Wednesday, December 19, 2018

Messiah

Tonight we heard Messiah by the Memphis Symphony Orchestra and a small choir formed from the Memphis Symphony Chorus. They outdid themselves. It was wonderfully, powerfully done. I'll be dreaming the music, I suppose.

The man next to me had brought the score with him and said for me to poke him if he accidentally started singing. It is hard for me too, in a way, to sit there and not sing. I saw a woman on our row mouthing the words.

Seeing the people around me was almost as delightful as hearing the music. Something about the way the pews were shaped and placed made it easier than usual to see people. And because they kept the lights up.

So I saw this man with his well worn score, the woman mouthing the words. People all around were gently swaying in time to the music, as I found myself frequently doing. I noticed a woman two rows ahead of us who could barely contain her joy when it was time for the Hallelujah Chorus, and when everyone broke into applause, she not only clapped but also raised her hands upward, the way people sometimes do in worship.

I sat there and wondered how many people there believed what was being sung, or how they believed it. I thought about this again after Worthy Is the Lamb, when the applause rang on and on and on, longer than usual for a symphony performance. And certainly longer than you would expect for a piece so frequently performed, so familiar.  My own hands began to hurt from it, but there was no way I would stop as long as it was socially acceptable to keep clapping! The joy in the air was palpable.

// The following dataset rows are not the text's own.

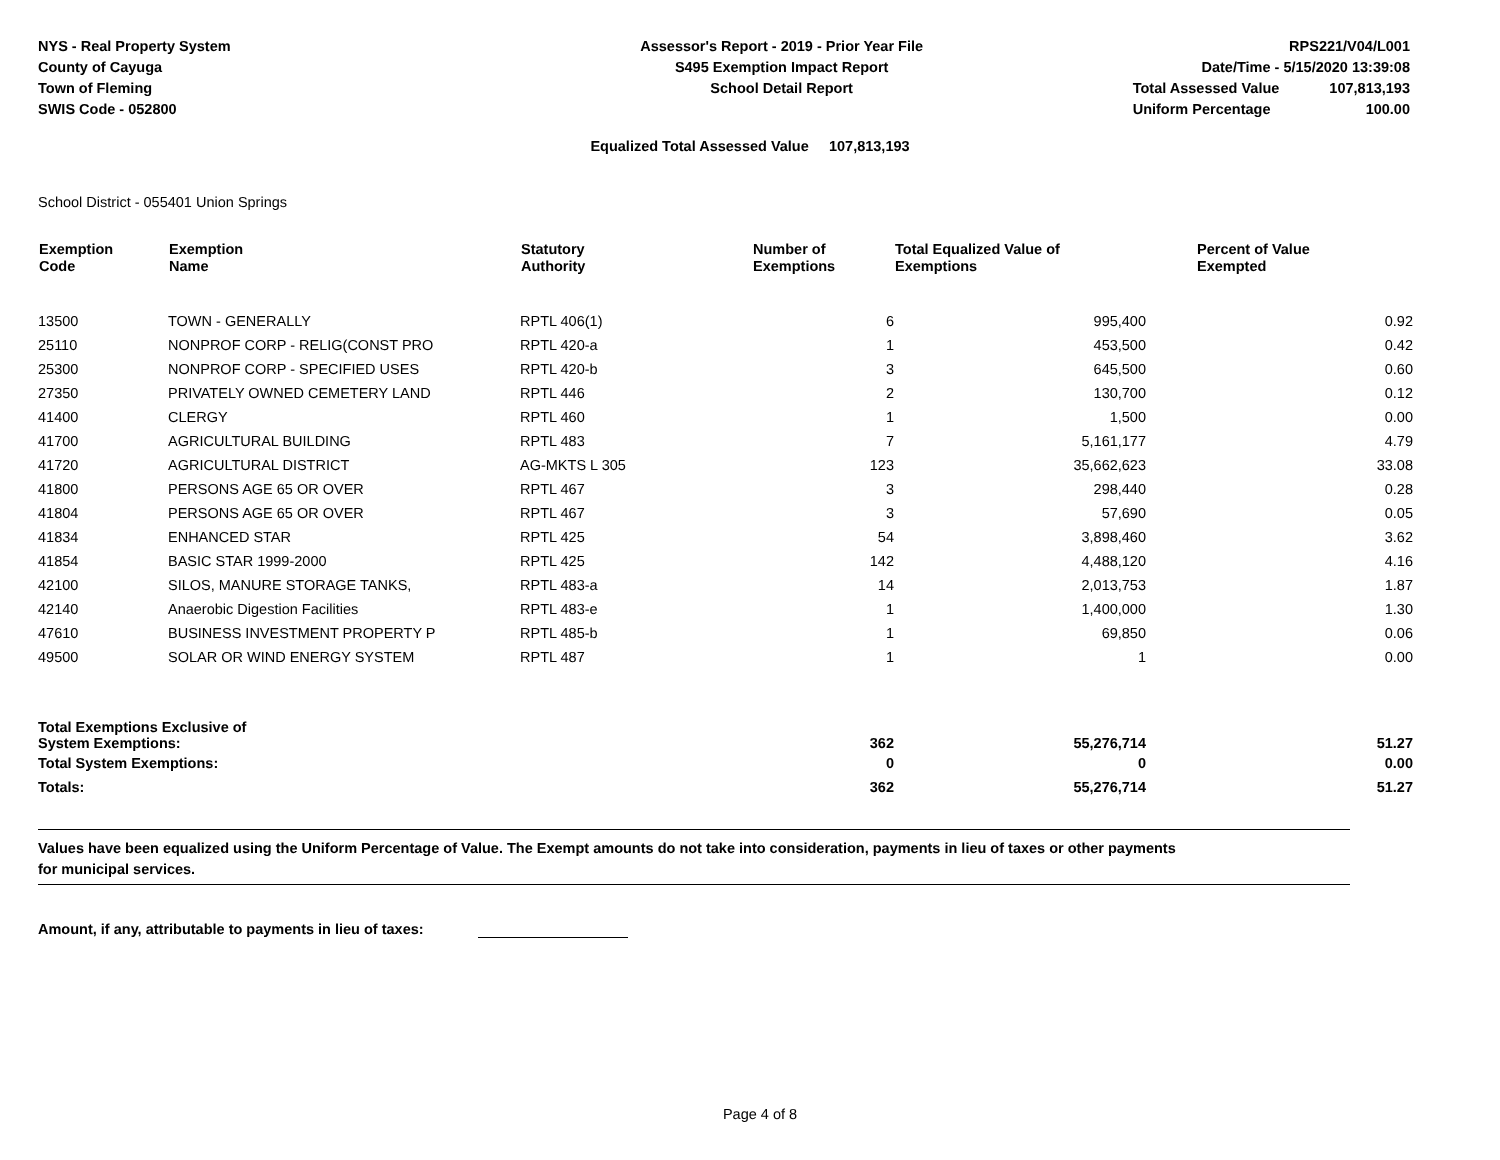NYS - Real Property System
County of Cayuga
Town of Fleming
SWIS Code - 052800
Assessor's Report - 2019 - Prior Year File
S495 Exemption Impact Report
School Detail Report
| RPS221/V04/L001 | |
| Date/Time - 5/15/2020 13:39:08 | |
| Total Assessed Value | 107,813,193 |
| Uniform Percentage | 100.00 |
Equalized Total Assessed Value 107,813,193
School District - 055401 Union Springs
| Exemption Code | Exemption Name | Statutory Authority | Number of Exemptions | Total Equalized Value of Exemptions | Percent of Value Exempted |
| --- | --- | --- | --- | --- | --- |
| 13500 | TOWN - GENERALLY | RPTL 406(1) | 6 | 995,400 | 0.92 |
| 25110 | NONPROF CORP - RELIG(CONST PRO | RPTL 420-a | 1 | 453,500 | 0.42 |
| 25300 | NONPROF CORP - SPECIFIED USES | RPTL 420-b | 3 | 645,500 | 0.60 |
| 27350 | PRIVATELY OWNED CEMETERY LAND | RPTL 446 | 2 | 130,700 | 0.12 |
| 41400 | CLERGY | RPTL 460 | 1 | 1,500 | 0.00 |
| 41700 | AGRICULTURAL BUILDING | RPTL 483 | 7 | 5,161,177 | 4.79 |
| 41720 | AGRICULTURAL DISTRICT | AG-MKTS L 305 | 123 | 35,662,623 | 33.08 |
| 41800 | PERSONS AGE 65 OR OVER | RPTL 467 | 3 | 298,440 | 0.28 |
| 41804 | PERSONS AGE 65 OR OVER | RPTL 467 | 3 | 57,690 | 0.05 |
| 41834 | ENHANCED STAR | RPTL 425 | 54 | 3,898,460 | 3.62 |
| 41854 | BASIC STAR 1999-2000 | RPTL 425 | 142 | 4,488,120 | 4.16 |
| 42100 | SILOS, MANURE STORAGE TANKS, | RPTL 483-a | 14 | 2,013,753 | 1.87 |
| 42140 | Anaerobic Digestion Facilities | RPTL 483-e | 1 | 1,400,000 | 1.30 |
| 47610 | BUSINESS INVESTMENT PROPERTY P | RPTL 485-b | 1 | 69,850 | 0.06 |
| 49500 | SOLAR OR WIND ENERGY SYSTEM | RPTL 487 | 1 | 1 | 0.00 |
| Total Exemptions Exclusive of System Exemptions: | | | 362 | 55,276,714 | 51.27 |
| Total System Exemptions: | | | 0 | 0 | 0.00 |
| Totals: | | | 362 | 55,276,714 | 51.27 |
Values have been equalized using the Uniform Percentage of Value. The Exempt amounts do not take into consideration, payments in lieu of taxes or other payments
for municipal services.
Amount, if any, attributable to payments in lieu of taxes:
Page 4 of 8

Messiah is long and covers much territory, and my mind went to so many places this evening as I listened to the music--to the stories and ideas the passages point to, and to times in my own life when I've sung the music, or when I've "beheld the Lamb" in a particular way. I thought about the ways I've gone astray like sheep, and about my high school music teacher introducing us to various pieces and talking about how Handel used the music to "show" sheep straying here and there and valleys being exalted and rough places being made plain.

Tonight I wondered where all the minds in the room were going, what all was represented by the people present, what their stories were, why they loved this music so much. And there was no doubt at all that they did, given that prolonged applause. I thought of Kurt Vonnegut's story about the child who had seen the sun, living on a planet where no one had seen the sun and didn't believe it was real. They teased the child who talked about it, and the story doesn't have a happy end, though the sun proves to be real, after all.

I just wondered tonight, what does Messiah mean to all these people in this room? For how long will it continue to be cherished and performed in a culture that seems to be growing more and more secular? Will the music alone be enough to keep it alive? And if so, how often might it actually cause someone to wonder, to ponder, to search?

It's amazing where all a mind can go during two and a half hours of music!

But it kept coming back to the words and the music, and tonight was a beautiful gift in this life of watching and waiting for the eventual Hallelujah Chorus. Hallelujah!